Reputation: 13401
I have a dataframe as below:
df = pd.DataFrame({'a':[1,2,3,4],
'b':["west, east", "east, north","south, west","east, south"]})
a b
0 1 west, east
1 2 east, north
2 3 south, west
3 4 east, south
I want to get unique strings from column b
like below.
Expected Output:
["east", "west", "north", "south"] # order doesn't matter here
My Efforts
op = []
for _, value in df['b'].items():
op.extend(value)
op = set(op)
Which is giving me correct result but is there more efficient way to do so?
My original dataset has around million rows and 1000s of unqiue values.
Upvotes: 1
Views: 1295
Reputation: 404
You'd have to profile your code to determine if this is quicker for your particular usecase, but using pandas in-built vectorised methods might show some benefit on larger data sets.
Try using a combination of Series.str.split() and Series.unique().
https://pandas.pydata.org/pandas-docs/stable/reference/api/pandas.Series.str.split.html https://pandas.pydata.org/pandas-docs/stable/reference/api/pandas.Series.unique.html
# Split column of lists into strings
df_split = df['b'].str.rsplit(',', n=-1, expand=True)
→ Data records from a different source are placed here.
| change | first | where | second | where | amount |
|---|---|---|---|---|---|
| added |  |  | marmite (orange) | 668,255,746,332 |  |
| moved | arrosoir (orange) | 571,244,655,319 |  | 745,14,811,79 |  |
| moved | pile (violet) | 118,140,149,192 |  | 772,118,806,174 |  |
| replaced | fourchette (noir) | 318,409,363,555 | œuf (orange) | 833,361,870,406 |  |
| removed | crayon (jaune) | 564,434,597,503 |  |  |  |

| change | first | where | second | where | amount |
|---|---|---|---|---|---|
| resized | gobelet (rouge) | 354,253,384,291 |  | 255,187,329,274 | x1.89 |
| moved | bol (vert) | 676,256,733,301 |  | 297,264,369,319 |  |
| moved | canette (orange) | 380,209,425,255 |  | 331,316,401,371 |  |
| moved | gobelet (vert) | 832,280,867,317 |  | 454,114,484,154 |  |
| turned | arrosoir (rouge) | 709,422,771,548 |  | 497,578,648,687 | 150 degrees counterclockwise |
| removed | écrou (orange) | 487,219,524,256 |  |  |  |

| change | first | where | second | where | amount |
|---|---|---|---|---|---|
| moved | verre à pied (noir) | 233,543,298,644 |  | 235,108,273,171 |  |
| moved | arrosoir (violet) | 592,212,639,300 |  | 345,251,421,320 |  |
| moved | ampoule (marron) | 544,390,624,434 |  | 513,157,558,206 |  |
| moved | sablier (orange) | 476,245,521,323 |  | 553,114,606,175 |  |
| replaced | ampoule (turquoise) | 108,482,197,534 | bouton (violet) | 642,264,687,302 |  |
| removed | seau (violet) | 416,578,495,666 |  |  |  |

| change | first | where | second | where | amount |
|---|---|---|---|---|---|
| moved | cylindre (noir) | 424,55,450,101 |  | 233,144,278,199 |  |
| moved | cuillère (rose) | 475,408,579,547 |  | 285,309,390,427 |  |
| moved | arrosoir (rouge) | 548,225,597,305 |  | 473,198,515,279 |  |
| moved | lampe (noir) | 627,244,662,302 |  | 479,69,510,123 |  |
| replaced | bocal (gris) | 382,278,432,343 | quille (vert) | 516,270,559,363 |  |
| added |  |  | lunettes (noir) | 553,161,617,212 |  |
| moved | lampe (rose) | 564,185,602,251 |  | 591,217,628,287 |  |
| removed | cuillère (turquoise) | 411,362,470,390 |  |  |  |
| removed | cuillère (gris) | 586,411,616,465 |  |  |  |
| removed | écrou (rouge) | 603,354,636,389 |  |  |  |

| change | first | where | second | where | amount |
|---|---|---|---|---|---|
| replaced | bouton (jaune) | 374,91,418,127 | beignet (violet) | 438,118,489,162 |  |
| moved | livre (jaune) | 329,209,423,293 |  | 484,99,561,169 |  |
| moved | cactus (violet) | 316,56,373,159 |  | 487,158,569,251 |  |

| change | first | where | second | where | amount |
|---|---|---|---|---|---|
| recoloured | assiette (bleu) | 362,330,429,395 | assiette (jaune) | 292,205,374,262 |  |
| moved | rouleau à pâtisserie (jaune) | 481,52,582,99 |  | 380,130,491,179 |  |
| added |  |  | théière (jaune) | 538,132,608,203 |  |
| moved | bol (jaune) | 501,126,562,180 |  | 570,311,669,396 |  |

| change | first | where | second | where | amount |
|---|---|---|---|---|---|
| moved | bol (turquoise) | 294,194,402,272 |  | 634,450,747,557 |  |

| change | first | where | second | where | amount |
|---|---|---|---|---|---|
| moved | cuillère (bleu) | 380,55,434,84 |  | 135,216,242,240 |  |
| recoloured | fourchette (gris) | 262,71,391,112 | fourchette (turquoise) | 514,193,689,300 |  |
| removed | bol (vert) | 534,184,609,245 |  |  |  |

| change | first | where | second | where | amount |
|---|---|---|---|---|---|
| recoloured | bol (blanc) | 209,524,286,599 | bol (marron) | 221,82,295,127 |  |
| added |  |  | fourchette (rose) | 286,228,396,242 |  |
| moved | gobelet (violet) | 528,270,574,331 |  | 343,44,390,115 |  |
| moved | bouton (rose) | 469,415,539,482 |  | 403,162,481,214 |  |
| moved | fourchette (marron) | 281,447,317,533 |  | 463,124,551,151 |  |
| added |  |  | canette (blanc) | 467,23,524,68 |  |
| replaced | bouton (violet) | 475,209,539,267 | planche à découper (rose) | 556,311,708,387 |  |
# For each column, get unique values and append to set
uniques = set()
for col in df_split:
uniques.update(df_split[col].unique())
Upvotes: 1
Reputation: 862921
You can create long string by join
, then split
and convert to set
, last to list
:
a = list(set(', '.join(df['b']).split(', ')))
print (a)
['south', 'north', 'west', 'east']
Or use set comprehension
with split
and flattening:
a = list(set([y for x in df['b'] for y in x.split(', ')]))
print (a)
['south', 'north', 'west', 'east']
Pure pandas solution is use Series.str.split
, DataFrame.stack
, Series.unique
and convert to list
:
a = df.b.str.split(', ', expand=True).stack().unique().tolist()
Upvotes: 5